FROM gcr.io/distroless/static-debian12
COPY --from=builder /app/myapp /myapp
# Run as nonroot instead of root
USER nonroot:nonroot
EXPOSE 8080
ENTRYPOINT ["/myapp"]
Testing and Monitoring
Comparing Image Sizes
# Build and compare
docker build -t myapp:distroless -f Dockerfile.distroless .
docker build -t myapp:ubuntu -f Dockerfile.ubuntu .
docker images | grep myapp
# myapp distroless a1b2c3d4 2 minutes ago 8.2MB
# myapp ubuntu e5f6g7h8 3 minutes ago 182MB
Verifying No Shell Is Present
# Try exec into the container — it will fail
docker run -d --name test myapp:distroless
docker exec -it test /bin/sh
# Error: OCI runtime exec failed: exec failed: unable to start container process:
# exec: "/bin/sh": stat /bin/sh: no such file or directory
# Use the debug image for troubleshooting when needed
docker run -it gcr.io/distroless/static-debian12:debug /busybox/sh
Vulnerability Scanning with Trivy
Comparing CVE counts is the fastest way to see the difference:
# Install Trivy
curl -sfL https://raw.githubusercontent.com/aquasecurity/trivy/main/contrib/install.sh | sh
# Scan the ubuntu-based image
trivy image myapp:ubuntu
# Result: ~180 vulnerabilities (HIGH: 12, CRITICAL: 3)
# Scan the distroless image
trivy image myapp:distroless
# Result: ~8 vulnerabilities (HIGH: 1, CRITICAL: 0)

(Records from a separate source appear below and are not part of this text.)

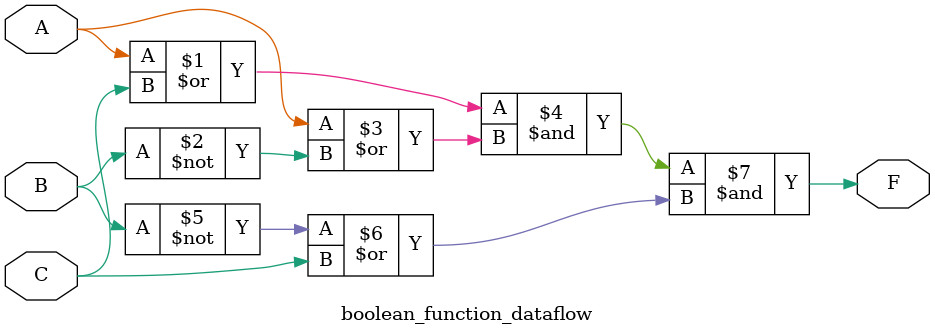
<source format=v>
module boolean_function_dataflow (
    input  A,
    input  B,
    input  C,
    output F
);

    assign F = (A | C) & (A | ~B) & (~B | C);

endmodule

</source>
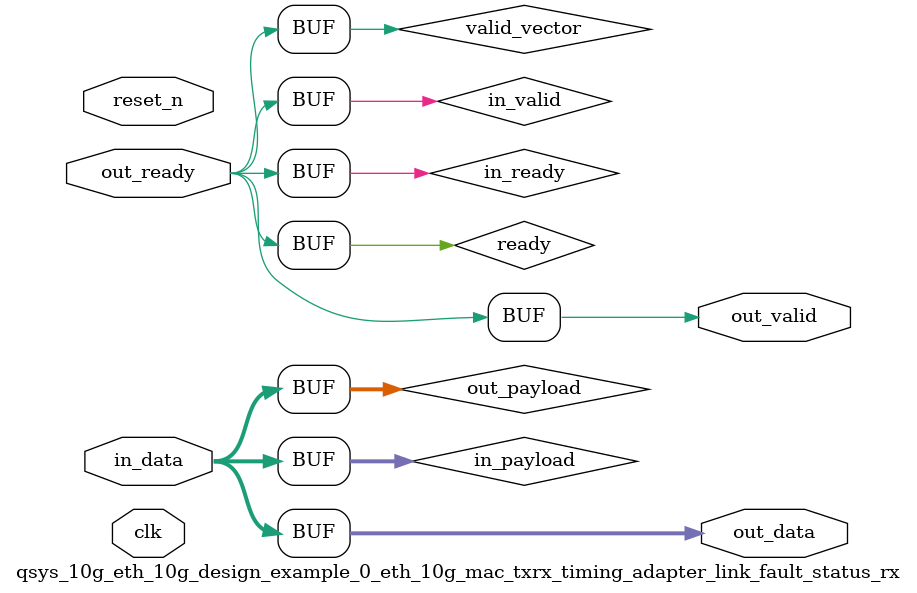
<source format=v>

`timescale 1ns / 100ps
module qsys_10g_eth_10g_design_example_0_eth_10g_mac_txrx_timing_adapter_link_fault_status_rx (
    
      // Interface: clk
      input              clk,
      // Interface: reset
      input              reset_n,
      // Interface: in
      input      [ 1: 0] in_data,
      // Interface: out
      output reg [ 1: 0] out_data,
      input              out_ready,
      output reg         out_valid
);




   // ---------------------------------------------------------------------
   //| Signal Declarations
   // ---------------------------------------------------------------------

   reg  [ 1: 0] in_payload;
   reg  [ 1: 0] out_payload;
   reg  [ 0: 0] ready;
   reg          in_ready;
   // synthesis translate_off
   always @(negedge in_ready) begin
      $display("%m: The downstream component is backpressuring by deasserting ready, but the upstream component can't be backpressured.");
   end
   // synthesis translate_on   
   reg          in_valid;
   reg  [ 0: 0] valid_vector;


   // ---------------------------------------------------------------------
   //| Payload Mapping
   // ---------------------------------------------------------------------
   always @* begin
     in_payload = {in_data};
     {out_data} = out_payload;
   end

   // ---------------------------------------------------------------------
   //| Ready & valid signals.
   // ---------------------------------------------------------------------
   always @* begin
     ready[0] = out_ready;
     out_valid = in_valid;
     out_payload = in_payload;
     in_ready = ready[0];
   end



   // ---------------------------------------------------------------------
   //| Input Valid Generation
   // ---------------------------------------------------------------------
   always @* begin
      valid_vector[0] = in_ready;
      in_valid        = valid_vector[0];
   end


endmodule


</source>
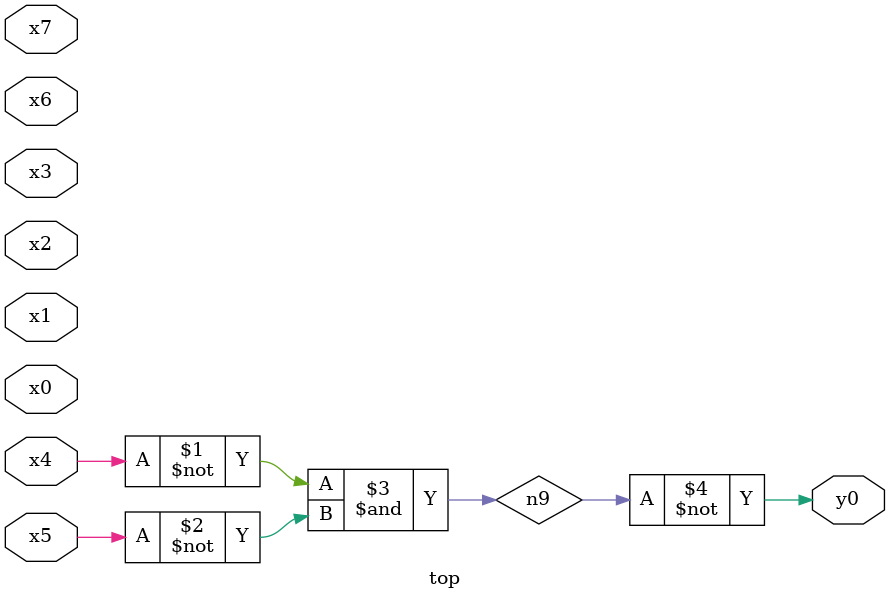
<source format=v>
module top( x0 , x1 , x2 , x3 , x4 , x5 , x6 , x7 , y0 );
  input x0 , x1 , x2 , x3 , x4 , x5 , x6 , x7 ;
  output y0 ;
  wire n9 ;
  assign n9 = ~x4 & ~x5 ;
  assign y0 = ~n9 ;
endmodule

</source>
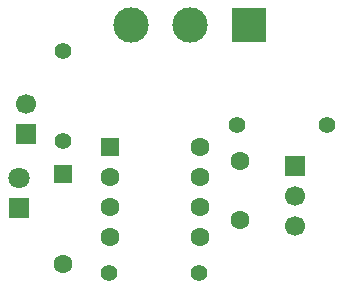
<source format=gbr>
%TF.GenerationSoftware,KiCad,Pcbnew,9.0.7*%
%TF.CreationDate,2026-01-30T20:24:23+05:30*%
%TF.ProjectId,Servo motor tester,53657276-6f20-46d6-9f74-6f7220746573,rev?*%
%TF.SameCoordinates,Original*%
%TF.FileFunction,Soldermask,Bot*%
%TF.FilePolarity,Negative*%
%FSLAX46Y46*%
G04 Gerber Fmt 4.6, Leading zero omitted, Abs format (unit mm)*
G04 Created by KiCad (PCBNEW 9.0.7) date 2026-01-30 20:24:23*
%MOMM*%
%LPD*%
G01*
G04 APERTURE LIST*
G04 Aperture macros list*
%AMRoundRect*
0 Rectangle with rounded corners*
0 $1 Rounding radius*
0 $2 $3 $4 $5 $6 $7 $8 $9 X,Y pos of 4 corners*
0 Add a 4 corners polygon primitive as box body*
4,1,4,$2,$3,$4,$5,$6,$7,$8,$9,$2,$3,0*
0 Add four circle primitives for the rounded corners*
1,1,$1+$1,$2,$3*
1,1,$1+$1,$4,$5*
1,1,$1+$1,$6,$7*
1,1,$1+$1,$8,$9*
0 Add four rect primitives between the rounded corners*
20,1,$1+$1,$2,$3,$4,$5,0*
20,1,$1+$1,$4,$5,$6,$7,0*
20,1,$1+$1,$6,$7,$8,$9,0*
20,1,$1+$1,$8,$9,$2,$3,0*%
G04 Aperture macros list end*
%ADD10C,3.000000*%
%ADD11R,3.000000X3.000000*%
%ADD12RoundRect,0.250000X-0.550000X-0.550000X0.550000X-0.550000X0.550000X0.550000X-0.550000X0.550000X0*%
%ADD13C,1.600000*%
%ADD14C,1.400000*%
%ADD15R,1.700000X1.700000*%
%ADD16C,1.700000*%
%ADD17R,1.800000X1.800000*%
%ADD18C,1.800000*%
%ADD19RoundRect,0.250000X-0.550000X0.550000X-0.550000X-0.550000X0.550000X-0.550000X0.550000X0.550000X0*%
G04 APERTURE END LIST*
D10*
%TO.C,RV1*%
X122500000Y-69000000D03*
X127500000Y-69000000D03*
D11*
X132500000Y-69000000D03*
%TD*%
D12*
%TO.C,U1*%
X120750000Y-79380000D03*
D13*
X120750000Y-81920000D03*
X120750000Y-84460000D03*
X120750000Y-87000000D03*
X128370000Y-87000000D03*
X128370000Y-84460000D03*
X128370000Y-81920000D03*
X128370000Y-79380000D03*
%TD*%
D14*
%TO.C,R3*%
X116750000Y-78810000D03*
X116750000Y-71190000D03*
%TD*%
%TO.C,R2*%
X131440000Y-77500000D03*
X139060000Y-77500000D03*
%TD*%
%TO.C,R1*%
X120630000Y-90000000D03*
X128250000Y-90000000D03*
%TD*%
D15*
%TO.C,J2*%
X136365000Y-80920000D03*
D16*
X136365000Y-83460000D03*
X136365000Y-86000000D03*
%TD*%
D15*
%TO.C,J1*%
X113635000Y-78275000D03*
D16*
X113635000Y-75735000D03*
%TD*%
D17*
%TO.C,D2*%
X113000000Y-84500000D03*
D18*
X113000000Y-81960000D03*
%TD*%
D19*
%TO.C,D1*%
X116750000Y-81630000D03*
D13*
X116750000Y-89250000D03*
%TD*%
%TO.C,C1*%
X131750000Y-85500000D03*
X131750000Y-80500000D03*
%TD*%
M02*

</source>
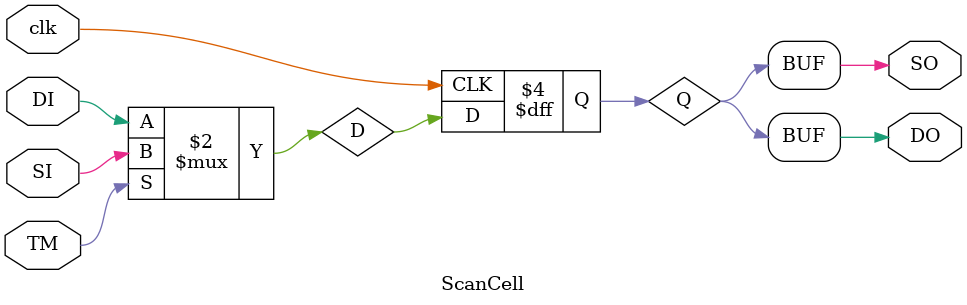
<source format=v>
module ScanCell (DO, SO,  DI, SI, clk, TM);
  input DI, SI, clk, TM;
  output DO, SO;
  
  reg Q;
  wire D;
  
  assign D = TM == 1 ? SI : DI; //Mux for DataInput and ScanInput
  
  always@(posedge clk) begin
    
	Q <= D;  //Data flipflop
  
  end
  
 assign SO = Q;
 assign DO = Q;
 
endmodule
</source>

That gap is pretty striking — from 3 CRITICAL down to 0, and the total CVE count drops by more than 20x. This is the most compelling real-world reason to consider moving to Distroless in production. For an additional layer of Dockerfile hygiene that catches misconfigurations before they reach the registry, Hadolint can lint your Dockerfile automatically as part of CI.
Integrating Healthchecks
Without curl or wget in the image, healthchecks need one of two approaches: use a small binary you write into the app itself, or rely entirely on Kubernetes probes. The first approach:
HEALTHCHECK --interval=30s --timeout=3s \
CMD ["/healthcheck"]
In Kubernetes it’s much simpler — an httpGet probe runs entirely outside the container, requiring no binary inside. For a deeper look at how Docker healthchecks and restart policies interact in non-Kubernetes environments, that’s worth a separate read:
livenessProbe:
httpGet:
path: /health
port: 8080
initialDelaySeconds: 15
periodSeconds: 20
When You SHOULD and SHOULD NOT Use Distroless
Use it when: your app is stable, running long-term in production, your team is comfortable with multi-stage builds, and you’re using Kubernetes (healthchecks become much easier).
Think carefully when: your app needs to run shell scripts in the entrypoint, it calls external system commands (subprocess, exec.Command), or your team is still in active development and needs to debug frequently.
For cases where a minimal shell is needed, alpine remains a well-balanced choice — ~5MB, has /bin/sh, and far fewer CVEs than Ubuntu.
Distroless isn’t a silver bullet. But for stateless microservices written in Go, Java, or pure Python, it’s the simplest way to improve your security posture without adding operational overhead.